- GIVEN ENTRIES:
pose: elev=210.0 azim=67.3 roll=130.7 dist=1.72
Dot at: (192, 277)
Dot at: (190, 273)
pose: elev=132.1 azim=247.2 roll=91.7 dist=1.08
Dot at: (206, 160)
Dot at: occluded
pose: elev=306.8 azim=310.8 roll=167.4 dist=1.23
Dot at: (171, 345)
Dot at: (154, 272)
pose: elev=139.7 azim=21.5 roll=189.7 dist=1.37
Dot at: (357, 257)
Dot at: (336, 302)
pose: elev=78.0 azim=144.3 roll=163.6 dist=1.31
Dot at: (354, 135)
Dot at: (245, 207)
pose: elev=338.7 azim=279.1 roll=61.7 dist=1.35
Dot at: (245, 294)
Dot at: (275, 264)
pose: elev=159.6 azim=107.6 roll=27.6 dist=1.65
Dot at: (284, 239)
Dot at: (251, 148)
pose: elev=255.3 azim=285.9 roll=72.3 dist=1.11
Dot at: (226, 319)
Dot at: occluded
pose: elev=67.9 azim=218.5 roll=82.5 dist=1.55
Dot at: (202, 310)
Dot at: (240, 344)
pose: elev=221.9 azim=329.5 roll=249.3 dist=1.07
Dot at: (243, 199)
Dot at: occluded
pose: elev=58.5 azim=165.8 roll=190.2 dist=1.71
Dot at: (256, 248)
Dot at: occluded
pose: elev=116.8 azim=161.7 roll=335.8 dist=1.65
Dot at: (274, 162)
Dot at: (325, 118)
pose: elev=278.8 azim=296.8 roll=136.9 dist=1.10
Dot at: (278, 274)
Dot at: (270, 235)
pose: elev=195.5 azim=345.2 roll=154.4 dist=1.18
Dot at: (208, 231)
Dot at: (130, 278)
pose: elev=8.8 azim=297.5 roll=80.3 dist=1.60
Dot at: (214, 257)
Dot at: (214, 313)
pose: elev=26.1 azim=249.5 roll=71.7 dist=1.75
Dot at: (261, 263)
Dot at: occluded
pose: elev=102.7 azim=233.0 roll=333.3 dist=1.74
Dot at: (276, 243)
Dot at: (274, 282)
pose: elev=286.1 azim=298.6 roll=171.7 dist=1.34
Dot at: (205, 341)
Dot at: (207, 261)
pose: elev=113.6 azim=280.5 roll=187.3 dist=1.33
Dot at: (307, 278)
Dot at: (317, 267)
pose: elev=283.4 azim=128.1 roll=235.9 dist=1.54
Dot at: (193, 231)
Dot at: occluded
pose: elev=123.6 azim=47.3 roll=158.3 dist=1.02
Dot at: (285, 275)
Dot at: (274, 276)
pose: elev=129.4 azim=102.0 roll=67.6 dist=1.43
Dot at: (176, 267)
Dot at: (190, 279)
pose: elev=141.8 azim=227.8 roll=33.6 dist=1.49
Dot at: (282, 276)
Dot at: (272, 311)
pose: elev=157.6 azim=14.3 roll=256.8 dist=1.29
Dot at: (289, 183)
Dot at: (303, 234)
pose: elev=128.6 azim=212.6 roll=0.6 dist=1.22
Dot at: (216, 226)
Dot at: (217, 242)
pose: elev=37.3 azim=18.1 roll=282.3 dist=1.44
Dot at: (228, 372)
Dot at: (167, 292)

- WRITTEN EXERCISE: Switch every "pose" in the material above to "camera" and write out all the material again, with nothing else changed.

- TASK SOLUTION:
camera: elev=210.0 azim=67.3 roll=130.7 dist=1.72
Dot at: (192, 277)
Dot at: (190, 273)
camera: elev=132.1 azim=247.2 roll=91.7 dist=1.08
Dot at: (206, 160)
Dot at: occluded
camera: elev=306.8 azim=310.8 roll=167.4 dist=1.23
Dot at: (171, 345)
Dot at: (154, 272)
camera: elev=139.7 azim=21.5 roll=189.7 dist=1.37
Dot at: (357, 257)
Dot at: (336, 302)
camera: elev=78.0 azim=144.3 roll=163.6 dist=1.31
Dot at: (354, 135)
Dot at: (245, 207)
camera: elev=338.7 azim=279.1 roll=61.7 dist=1.35
Dot at: (245, 294)
Dot at: (275, 264)
camera: elev=159.6 azim=107.6 roll=27.6 dist=1.65
Dot at: (284, 239)
Dot at: (251, 148)
camera: elev=255.3 azim=285.9 roll=72.3 dist=1.11
Dot at: (226, 319)
Dot at: occluded
camera: elev=67.9 azim=218.5 roll=82.5 dist=1.55
Dot at: (202, 310)
Dot at: (240, 344)
camera: elev=221.9 azim=329.5 roll=249.3 dist=1.07
Dot at: (243, 199)
Dot at: occluded
camera: elev=58.5 azim=165.8 roll=190.2 dist=1.71
Dot at: (256, 248)
Dot at: occluded
camera: elev=116.8 azim=161.7 roll=335.8 dist=1.65
Dot at: (274, 162)
Dot at: (325, 118)
camera: elev=278.8 azim=296.8 roll=136.9 dist=1.10
Dot at: (278, 274)
Dot at: (270, 235)
camera: elev=195.5 azim=345.2 roll=154.4 dist=1.18
Dot at: (208, 231)
Dot at: (130, 278)
camera: elev=8.8 azim=297.5 roll=80.3 dist=1.60
Dot at: (214, 257)
Dot at: (214, 313)
camera: elev=26.1 azim=249.5 roll=71.7 dist=1.75
Dot at: (261, 263)
Dot at: occluded
camera: elev=102.7 azim=233.0 roll=333.3 dist=1.74
Dot at: (276, 243)
Dot at: (274, 282)
camera: elev=286.1 azim=298.6 roll=171.7 dist=1.34
Dot at: (205, 341)
Dot at: (207, 261)
camera: elev=113.6 azim=280.5 roll=187.3 dist=1.33
Dot at: (307, 278)
Dot at: (317, 267)
camera: elev=283.4 azim=128.1 roll=235.9 dist=1.54
Dot at: (193, 231)
Dot at: occluded
camera: elev=123.6 azim=47.3 roll=158.3 dist=1.02
Dot at: (285, 275)
Dot at: (274, 276)
camera: elev=129.4 azim=102.0 roll=67.6 dist=1.43
Dot at: (176, 267)
Dot at: (190, 279)
camera: elev=141.8 azim=227.8 roll=33.6 dist=1.49
Dot at: (282, 276)
Dot at: (272, 311)
camera: elev=157.6 azim=14.3 roll=256.8 dist=1.29
Dot at: (289, 183)
Dot at: (303, 234)
camera: elev=128.6 azim=212.6 roll=0.6 dist=1.22
Dot at: (216, 226)
Dot at: (217, 242)
camera: elev=37.3 azim=18.1 roll=282.3 dist=1.44
Dot at: (228, 372)
Dot at: (167, 292)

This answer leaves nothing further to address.